### [СПИСОК ЗАДАНИЙ]
A. В каком году, согласно тексту о загородной резиденции британских премьер-министров, сэр Артур Ли подарил особняк британскому правительству?
B. Перепишите фрагмент текста о загородной резиденции британских премьер-министров, начиная со слов «В мирное время» и заканчивая словами «она именовалась леди-экономкой.», и замените в нем «янтарным» на «золотистым».
━━ ТЕКСТ ДЛЯ ЧТЕНИЯ ━━
Детектив-инспектор тоже участвовал в таких поездках. Его тревога всякий раз усиливалась по мере того, как они приближались к этому загородному дому, который, как он полагал, был просто идеальным местом для убийства. Предыдущий владелец сэр Артур Ли в 1917 году заботливо подарил британскому правительству этот большой особняк в тюдоровском стиле из кирпича куркумово-желтого оттенка. С тех пор дом служил официальной загородной резиденцией британских премьер-министров. «Сотрудник полиции, даже пышущий здоровьем и имеющий при себе револьвер, мог ощущать себя тут очень одиноко, – писал Томпсон, – и в постоянной опасности».
Кортеж въехал в поместье через массивные кованые железные ворота; по сторонам располагались две кирпичные сторожки. Солдаты Колдстримской гвардии патрулировали территорию; полицейские размещались в сторожках и останавливали машины, чтобы проверить документы. Они задавали вопросы даже черчиллевскому водителю. Затем машины двинулись по длинной прямой аллее, которую называли Виктори-уэй [улицей Победы].
В мирное время ряды высоких окон лучились бы радушным янтарным светом, но теперь они были темны – в соответствии со строгими правилами светомаскировки, действующими по всей стране. Машины въехали на полукруглую подъездную аллею и остановились у парадного входа, на восточной стороне дома. Там прибывших встретила мисс Грейс Лэмонт (по прозвищу Монти), шотландка, с 1937 года отвечавшая за хозяйство в этой премьерской резиденции. Официально она именовалась леди-экономкой.
━━━
━━ ЗАПИСАННЫЕ ДАННЫЕ ━━
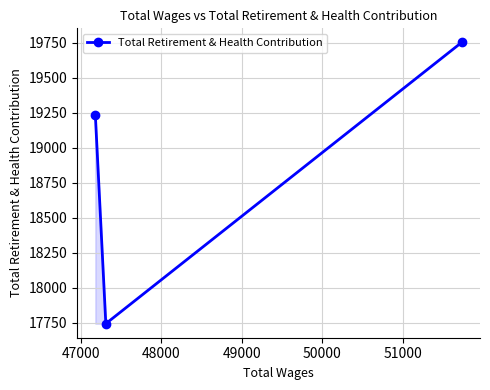

What is the greatest value displayed?

19751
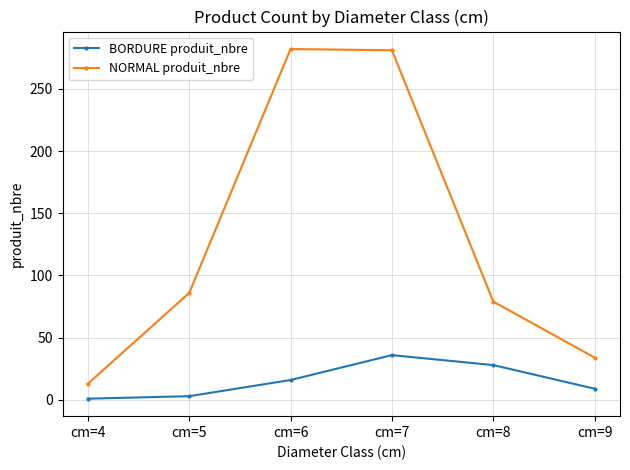

Rank the series by their average value, from lowest to highest.

BORDURE produit_nbre, NORMAL produit_nbre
━━━
### [ОТВЕТЫ К ЗАДАНИЯМ]
A. В 1917 году.

B.
В мирное время ряды высоких окон лучились бы радушным золотистым светом, но теперь они были темны – в соответствии со строгими правилами светомаскировки, действующими по всей стране. Машины въехали на полукруглую подъездную аллею и остановились у парадного входа, на восточной стороне дома. Там прибывших встретила мисс Грейс Лэмонт (по прозвищу Монти), шотландка, с 1937 года отвечавшая за хозяйство в этой премьерской резиденции. Официально она именовалась леди-экономкой.